Wien (OTS) - Das Neue Gesicht der Wissenschaft in Österreich hat
einen Namen. Der Gewinner des internationalen Wettbewerbs für
Wissenschaftskommunikation, Famelab Austria 2008, ist der 32-jährige
Innsbrucker DI Bernhard Weingartner, Forschungsassistent am Institut
für theoretische Physik, Technische Universität Wien. Mit seinem
bilderreichen und spannenden Vortrag über chaotisches und reguläres
Verhalten in komplexen Systemen konnte er Jury und Publikum
gleichermaßen begeistern. Er wird Österreich demnächst beim Science
Festival in Cheltenham vertreten.
Gleich zwei Preise, der Ö1 Audiopreis und der 2. Preis der Jury,
gehen an Dr. Jolanta Siller-Matula, Stammzellenforscherin an der
Univ. Klinik für Klinische Pharmakologie, Medizinische Universität
Wien.
Sie faszinierte mit einer gelungenen Performance über
Unsterblichkeitsenzyme.
Gewinner des Publikumspreises und Preisträger des 3. Jurypreises ist
der 29-jährige Dr. Georg Steinhauser, Forschungsassistent am
Atominstitut, Technische Universität Wien.
Er sprach über Anwendungen der Hochpräzisionsspurenanalytik anhand
des Fundes von Bimsstein in ägyptischen Gräbern.
Es war bis zum Schluß spannend für alle. Publikum, Jury und
KandidatInnen erlebten hautnah wie einfach und schön komplexe
Wissenschaftsinhalte zu kommunizieren sind.
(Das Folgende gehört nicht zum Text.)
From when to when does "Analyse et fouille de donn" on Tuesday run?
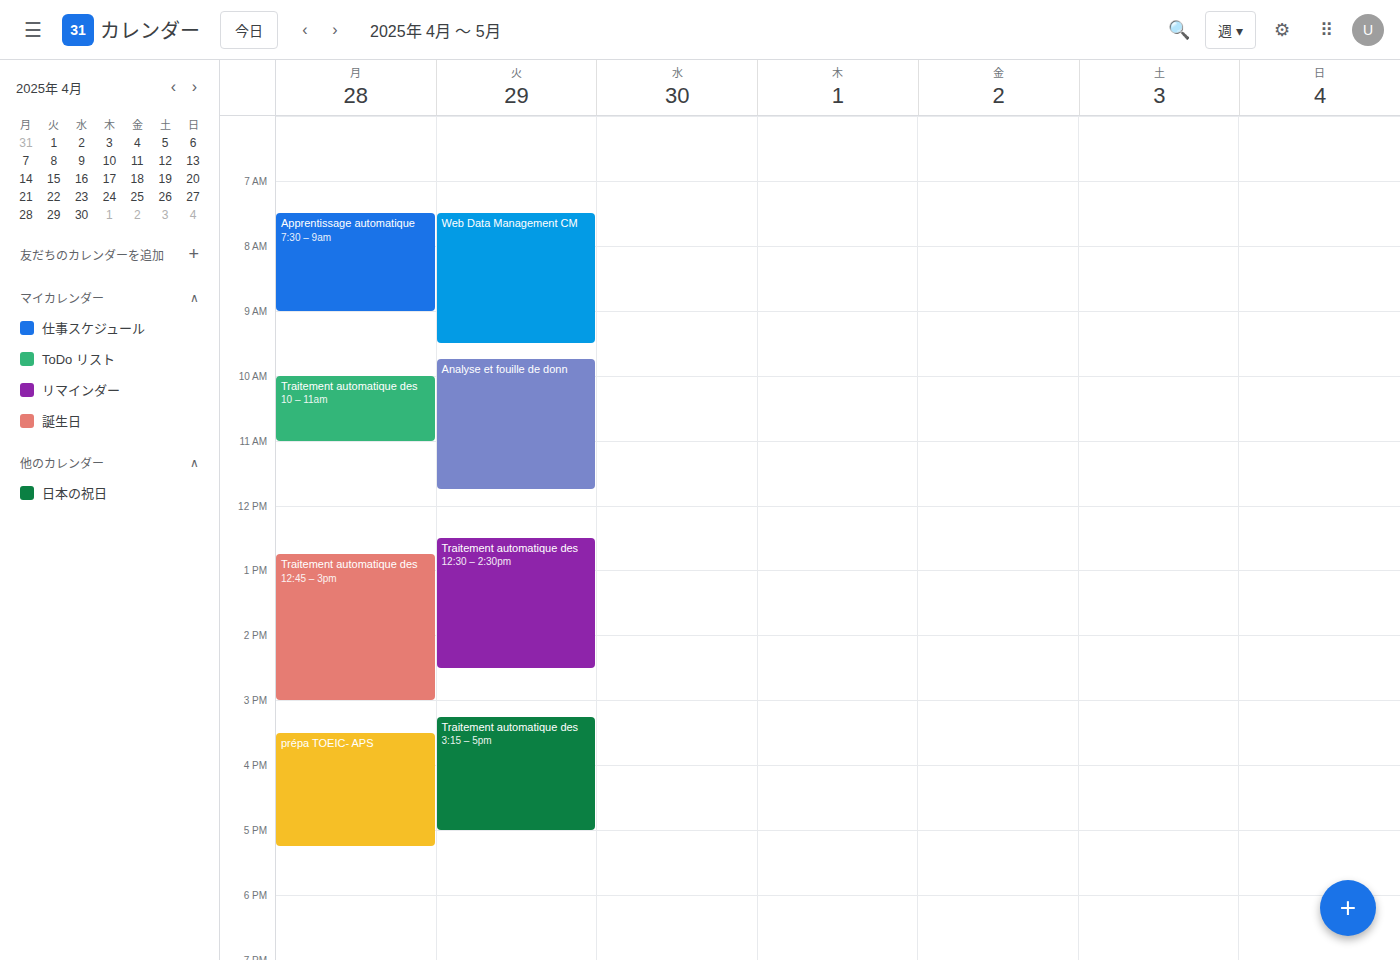
9:45 AM to 11:45 AM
Von den V.I.P.s des Immunsystems, dem Beziehungsleben der Proteine,
nationalen Ausgleichsprojekten als ökonomische Antwort auf den
Klimawandel, flüssigem Wasserstoff als kryogenem Treibstoff für
umweltverträgliche Fahrzeuge, bis hin zur Suche nach Spuren von Leben
im All, spannte sich der Bogen der 5-minütigen Präsentationsthemen
der zehn KandidatInnen. Während sich die hochkarätige Jury zur
Beratung zurückzog, gab Univ.-Prof. Dr. Rudolf Taschner, math.space,
interessante Einblicke in die Schönheit der Wissenschaft. Die Auswahl
der GewinnerInnen fiel den JurorInnen nicht leicht. Die Abgeordnete
zum Nationalrat, Dr. Gertrude Brinek, überreichte die Jurypreise in
Vertretung von BM Johannes Hahn. Carola Inama, ORF und Dr. Robert
Krickl, Universität Wien und Gewinner des Vorjahres, moderierten das
FameLab Austria Finale.
Die GewinnerInnen
DI Bernhard Weingartner beeindruckte die Jury einstimmig mit seinem
klar strukturierten und souverän präsentierten Vortrag über die
Übergänge von Chaos in Ordnung. Mit einprägsamen Beispielen von
blinkenden Glühwürmchen im Gleichklang veranschaulichte er den Punkt
zwischen Ordnung und Chaos, wo aus dem Zusammentreffen von Stabilität
und Instabilität die Selbstorganisation entsteht. "Menschen die Scheu
vor komplexen Fragestellungen zu nehmen", ist das Anliegen des
32-jährigen Vollblutwissenschafters und bald vierfachen
Familienvaters. "Es macht Spaß, Menschen auf die komplexen
Mechanismen unserer alltäglichen Welt aufmerksam zu machen", bekundet
Weingartner. Mithilfe von Computersimulationen untersucht er das
komplexe Verhalten von Sandlawinen und chaotischen
Flüssigkeitsströmungen am Institut für theoretische Physik,
Technische Universität Wien.
Dr. Jolanta Siller-Matula gewann nicht nur den Ö1 Audiopreis, sondern
auch den 2. Jurypreis und punktete mit einem eindringlichen Vortrag
über die jüngsten Forschungserkenntnisse in der Stammzellenforschung.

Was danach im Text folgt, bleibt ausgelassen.